From ER Doctor to Executive Director — For Dr. Daniel Baker, It’s All About Putting People at the Center
Dr. Daniel Baker, executive director of Lenox Hill Hospital, is thinking big.
For as long as Dr. Daniel Baker has lived in New York, he’s also worked at Lenox Hill Hospital. To him, he said, the two are “almost synonymous.”
It’s fitting, then, that as Lenox Hill’s executive director, Baker is thinking about the hospital on the scale of the city. He traces this perspective to the pandemic, when Lenox was absorbing patient surges from other hospitals in the Northwell Health system.
“Being in charge of so much during that time period was daunting,” he recalled. He’d been medical director for just a “short two years.” He had to make sure his patients and team members were staying safe when so much was unknown. Taking in patients from elsewhere was going to be a challenge, but the hospital had the capacity. “It required a lot of convincing, of the bigger importance of what healthcare really means and what being a hospital really means,” he said.
Lenox Hill’s team latched onto that deeper purpose and grew from the experience, said Baker. “Our patient population is much more diverse than our geographic center.” Nearly a third of the hospital’s patients are from Brooklyn, the Bronx, and Queens, he said. “We think a little bit bigger and wider about where our responsibility lies. And how we can make that a bigger impact.”
In 2022, Northwell Health unveiled plans for a new outpatient complex located on Third Avenue, between 76th and 77th streets, which Baker said is slated to open in 2026. Since 2019, Lenox Hill Hospital has also been planning to modernize and expand their building at Lexington Avenue and 77th Street, though not without pushback from community members. Baker is working on the two projects daily, and through the process, learned a lot about the politics of New York. “Things I didn’t necessarily think that I would be doing 17 years ago,” he said with a smile.

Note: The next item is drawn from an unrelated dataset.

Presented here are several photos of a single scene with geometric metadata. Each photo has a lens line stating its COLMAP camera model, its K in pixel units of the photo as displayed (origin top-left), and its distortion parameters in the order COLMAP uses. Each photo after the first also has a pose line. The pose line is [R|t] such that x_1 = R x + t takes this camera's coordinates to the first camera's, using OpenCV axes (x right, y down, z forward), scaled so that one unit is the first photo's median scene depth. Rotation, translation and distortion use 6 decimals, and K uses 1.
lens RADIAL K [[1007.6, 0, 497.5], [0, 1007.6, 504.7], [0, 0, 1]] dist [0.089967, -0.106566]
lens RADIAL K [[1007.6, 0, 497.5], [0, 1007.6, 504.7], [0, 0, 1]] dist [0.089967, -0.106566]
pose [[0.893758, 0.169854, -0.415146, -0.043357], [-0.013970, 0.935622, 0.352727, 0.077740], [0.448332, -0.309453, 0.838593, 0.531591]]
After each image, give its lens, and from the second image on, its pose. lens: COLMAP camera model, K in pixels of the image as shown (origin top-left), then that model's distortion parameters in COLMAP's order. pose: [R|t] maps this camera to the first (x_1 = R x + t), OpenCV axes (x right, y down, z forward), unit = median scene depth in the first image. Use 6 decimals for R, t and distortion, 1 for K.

Lenox Hill was in a different place when Baker arrived in 2007. It was considered a “boutique hospital of choice for the rich, the famous and New Yorkers who seek pampering,” as one New York Times article from 2010 described. From Baker’s vantage point, the hospital had a “really neat network” of “really incredible physicians,” but there were few fully fledged programs. As an ER doctor, he practiced in the division of internal medicine — the standalone emergency department wasn’t fully established. But he saw the developing department as an “opportunity to push a little bit on that and see what we could do and how we could really grow.”
He later served as the associate medical director, and then vice chair, for the emergency medicine department. He then entered Northwell’s physician leadership development program and got his business degree.

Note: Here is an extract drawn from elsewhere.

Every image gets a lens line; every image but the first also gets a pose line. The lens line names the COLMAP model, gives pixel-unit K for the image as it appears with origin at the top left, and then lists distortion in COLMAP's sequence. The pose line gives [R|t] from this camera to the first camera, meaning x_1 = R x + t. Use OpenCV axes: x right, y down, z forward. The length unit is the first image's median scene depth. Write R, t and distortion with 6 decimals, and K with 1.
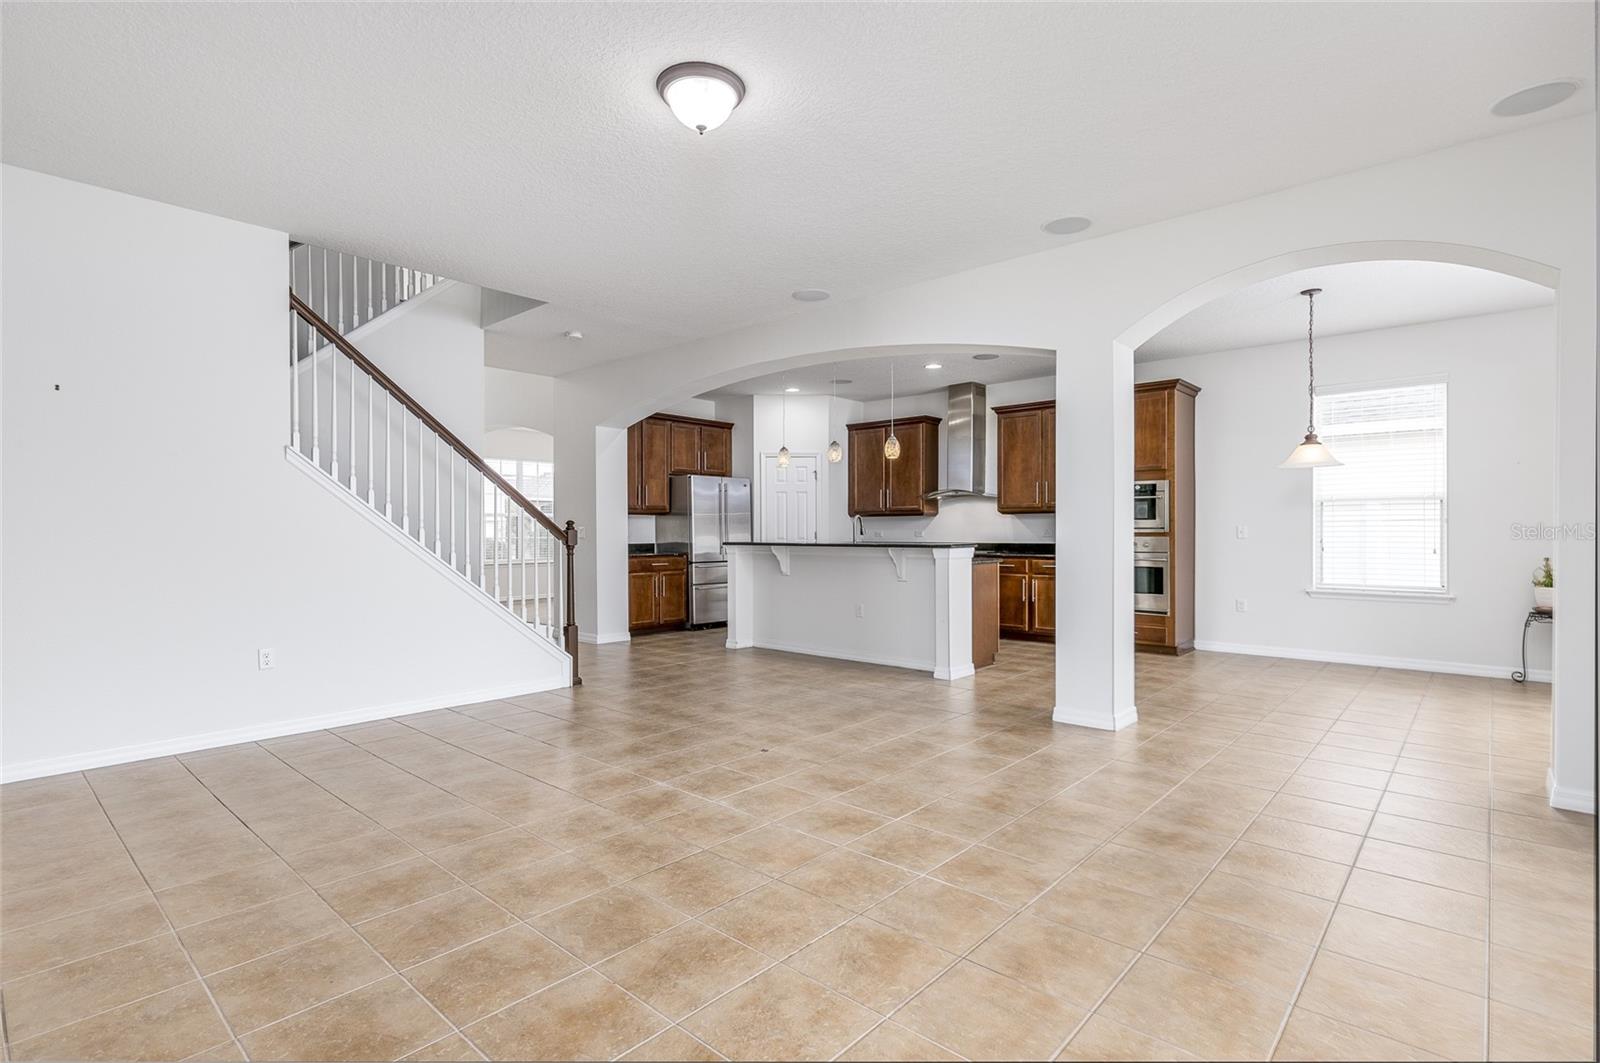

In 2018, Dr. Jill Kalman — now Northwell’s Health’s chief medical officer — asked Baker to serve as medical director.
“I thought, ‘Okay, she’s lying to me. This couldn’t possibly come true,’” he recalled. “And my first day, when I sat on the other side of the desk, was almost surreal.”
After leading Lenox Hill through the worst of the pandemic, he was named the hospital’s executive director in 2022. He is also Northwell Health’s medical director of patient experience.
When Baker was growing up in Ohio and Michigan, he fell in love with science. “I was in AP biology and I was learning about physiology and just, I was enthralled,” he gushed.
As a kid, he fell sick with a disease that hadn’t been discovered yet. While shuttling in and out of physician’s offices and hospitals, “I saw that [being a doctor] was this wonderful opportunity to have this use of a science in a human interaction,” he said.
He continues to bring those two elements — science and human interaction — to his work every day. Thinking about patient-centered care is a big part of it, he said. “It is so much storytelling. It’s so much who we are as people and how we learn. That’s what I love about medicine.”